Project Summary/Abstract: Lymphedema is the most common lymphatic anomaly and it is responsible for considerable morbidity, with no current effective treatments. Improper drainage of extravasated protein-rich fluid from the tissues causes it to accumulate, resulting in lymphedema. This condition frequently involves defective lymphatic valve development, yet the epigenetic modifiers underlying lymphatic-valve morphogenesis remain unknown. Two opposing classes of histone-modifying enzymes, histone acetyltransferases (HATs) and histone deacetylases (HDACs) regulate the acetylation state of histones. Acetylation by HATs is generally associated with transcriptional activation while HDAC-mediated deacetylation usually results in transcriptional repression. HDACs lack intrinsic DNA-binding domains but modify epigenome in a signal-dependent manner via their interactions with chromatin modifiers, transcription factors, and cofactors. Our findings suggest a novel chromatin dependent, but deacetylase-independent role of Hdac3 in murine lymphatic valve development. We find that Hdac3 functions as an essential flow-responsive epigenetic switch to establish a specific transcriptional program for lymphatic valve development. Our data challenge long-held assumptions that HDACs replace HATs to promote both histone deacetylation and repression of transcription. The goal of this research program is to identify how Hdac3 establishes and maintains a specific transcriptional program for lymphatic valve development. In addition, proposed studies will identify the mechanisms by which different transcription factors, kinases, and phosphatases involved in signaling pathways regulate the chromatin recruitment, phosphorylation, and function of Hdac3 within developing lymphatic vasculature. Despite intense study in the area of epigenetics, very little is known about the role of epigenetic and chromatin modifiers in the field of lymphatic development. The set of experiments outlined in this proposal have broad significance not only for understanding how signaling pathways intersect with chromatin modifiers to regulate lymphatic valve development, but also could be highly applicable to the entire field of congenital cardiovascular diseases.

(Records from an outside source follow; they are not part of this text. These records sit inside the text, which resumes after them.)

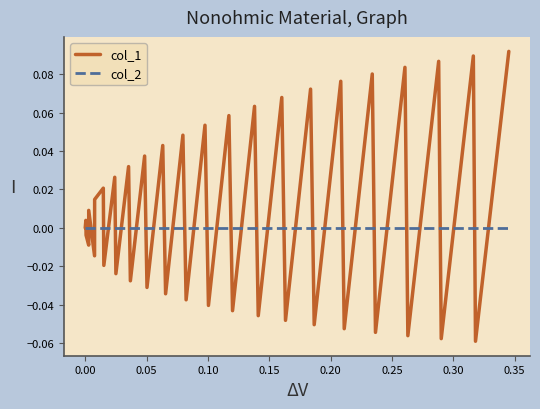

List the series in order of their overall mean, lowest first.

col_2, col_1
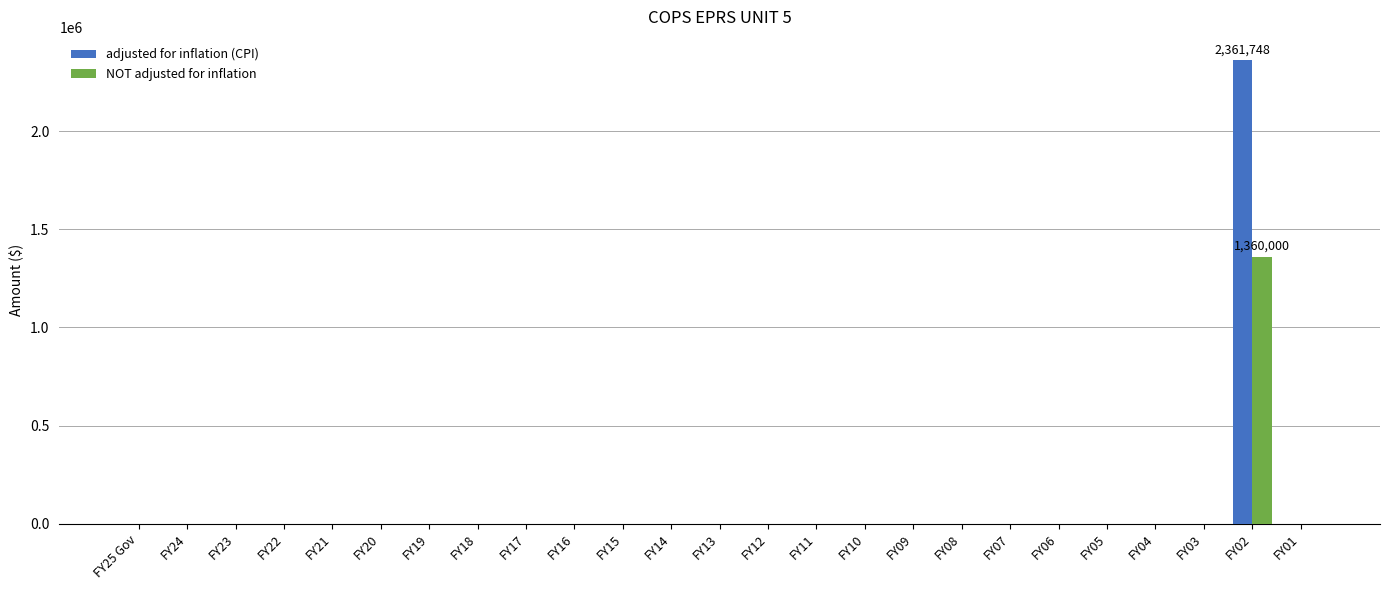

What is the maximum value for NOT adjusted for inflation?

1360000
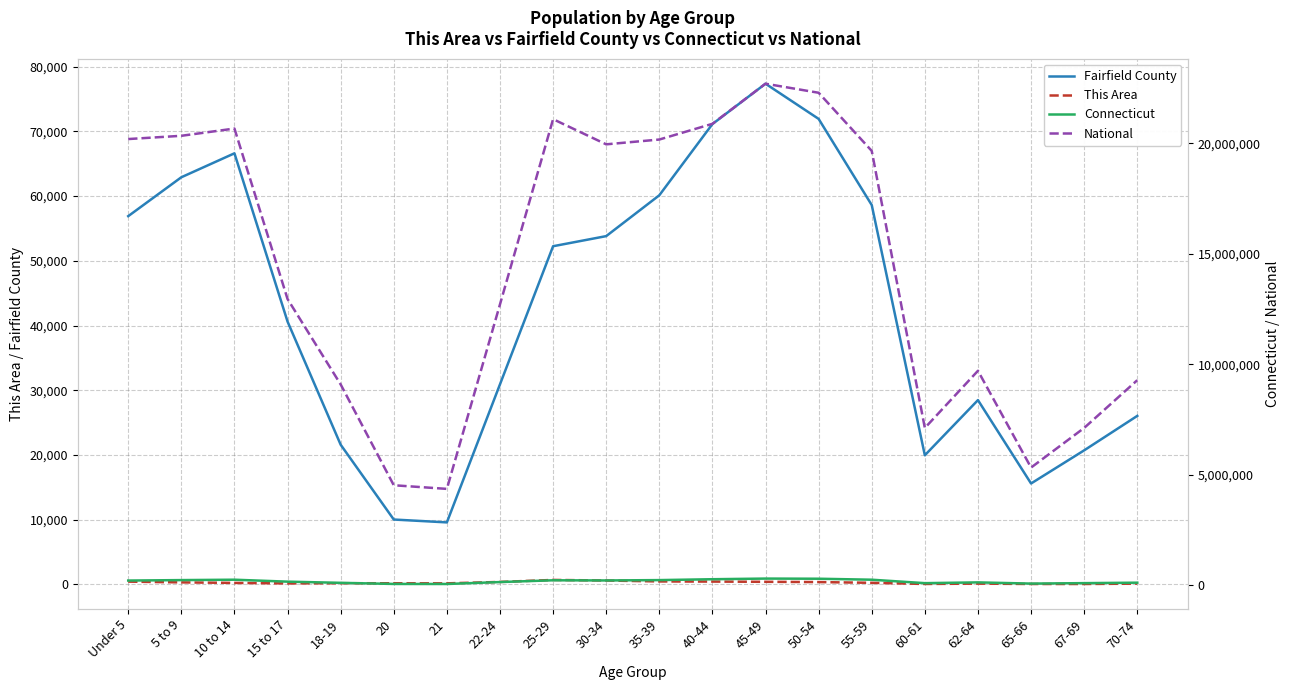

What is the sum of all Connecticut values?

3322482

项目概要/摘要： 淋巴水肿是最常见的淋巴异常，它是相当大的发病率，没有 目前有效的治疗方法。从组织中渗出的富含蛋白质的液体的不适当引流导致其 积累，导致水肿。这种情况往往涉及淋巴阀缺陷 发育，但表观遗传修饰剂的基础瓣形态仍然未知。两 组蛋白修饰酶、组蛋白乙酰基转移酶（HAT）和组蛋白脱乙酰基酶 （HDAC）调节组蛋白的乙酰化状态。通过HAT的乙酰化通常与 HDAC介导的去乙酰化通常导致转录激活，而HDAC介导的去乙酰化通常导致转录抑制。 HDAC缺乏内在的DNA结合结构域，但通过其信号依赖性方式修饰表观基因组。 与染色质修饰剂、转录因子和辅因子的相互作用。我们的发现表明 Hdac 3在小鼠淋巴管瓣发育中的染色质依赖性，但脱乙酰酶独立性作用。我们 发现Hdac 3作为一个重要的流动响应表观遗传开关，以建立一个特定的 淋巴管瓣发育的转录程序。我们的数据挑战了长期以来的假设， HDAC取代HAT以促进组蛋白去乙酰化和转录抑制。这个目标 研究计划是确定Hdac 3如何建立和维持一个特定的转录程序， 淋巴瓣发育此外，拟议的研究将确定不同的机制， 参与信号通路的转录因子、激酶和磷酸酶调节染色质 Hdac 3在发育中的淋巴管系统中的募集、磷酸化和功能。尽管激烈 在表观遗传学领域的研究中，很少有人知道表观遗传和染色质修饰剂在细胞凋亡中的作用。 淋巴发育领域。该提案中概述的一系列实验具有广泛的意义， 只是为了了解信号通路如何与染色质修饰剂交叉，以调节淋巴阀 开发，而且还可以高度适用于整个先天性心血管疾病领域。